A Review of Scheduling Strategies for Radiotherapy and Immune Checkpoint Inhibition in Locally Advanced Rectal Cancer

Abstract

Colorectal cancer (CRC) is the third most common malignancy across the globe and, despite advances in treatment strategies, survival rates remain low. Rectal cancer (RC) accounts for most of these cases, and traditional management strategies for advanced disease include total neoadjuvant therapy (TNT) with chemoradiotherapy followed by curative surgery. Unfortunately, approximately 10-15% of patients have no response to treatment or have recurrence at a short interval following radiotherapy. The introduction of immunotherapy in the form of immune checkpoint blockade (ICB) in metastatic colorectal cancer has improved clinical outcomes, yet most patients with RC present with microsatellite stable disease, which lacks the immune-rich microenvironment where ICB is most effective. There is evidence that combining radiotherapy with ICB can unlock the mechanisms that drive resistance in patients; however, the sequencing of these therapies is still debated. This review offers a comprehensive overview of clinical trials and preclinical models that use radiotherapy-immunotherapy combinations in RC in an attempt to extrapolate the ideal sequencing of the two treatment modalities. The results highlight the dearth of evidence to answer the question of whether ICB should be given before, during, or after radiotherapy, yet it is suggested that improving the relevance of our preclinical models will provide a platform with higher translational value and will lead to appropriate clinical trial designs.
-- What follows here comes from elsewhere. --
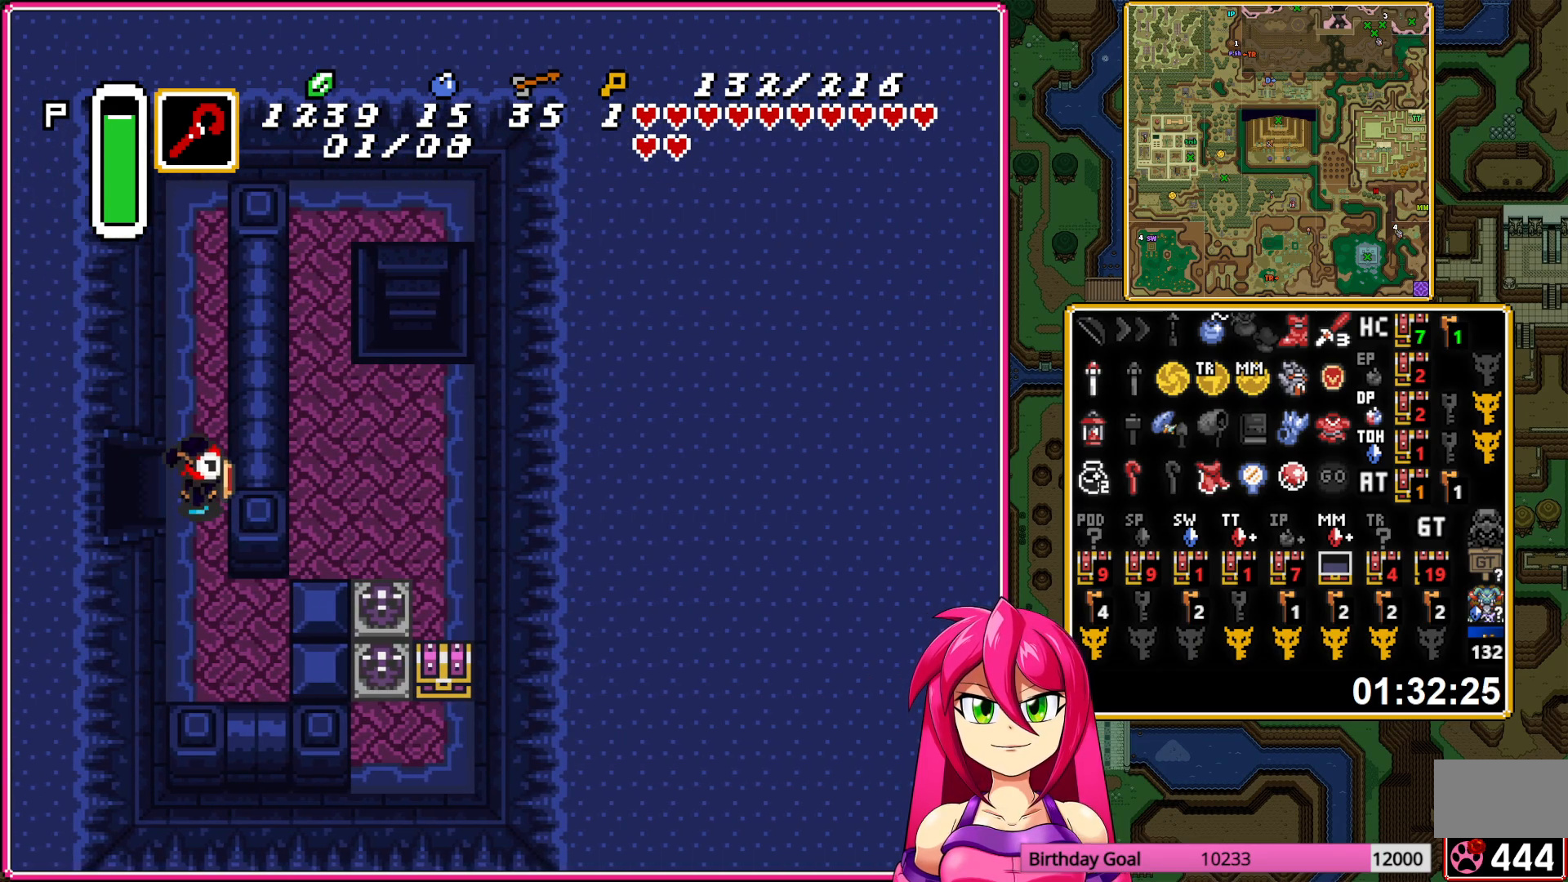
{"buttons": [], "events": [[67, "B", "down"], [67, "DPAD_LEFT", "down"], [100, "DPAD_LEFT", "up"], [167, "B", "up"]]}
Keywords: chemotherapy; clinical trials; colorectal cancer; immune checkpoint inhibitor; immunology; immunotherapy; locally advanced rectal cancer; neoplasm; radiotherapy; radiotherapy-immunotherapy combinations; rectal cancer; treatment schedule.

Figure 1

Visual arrangement of studies according to their choice of ICB induction relative to radiotherapy. Studies are allocated according to the schedule that they investigated (clinical trials) or the schedule that they deemed most appropriate (preclinical studies). *The TORCH trial included two scheduling regimens, so it is included both in the “before” and “after” columns. ICB, immune checkpoint blockade; RT: radiotherapy.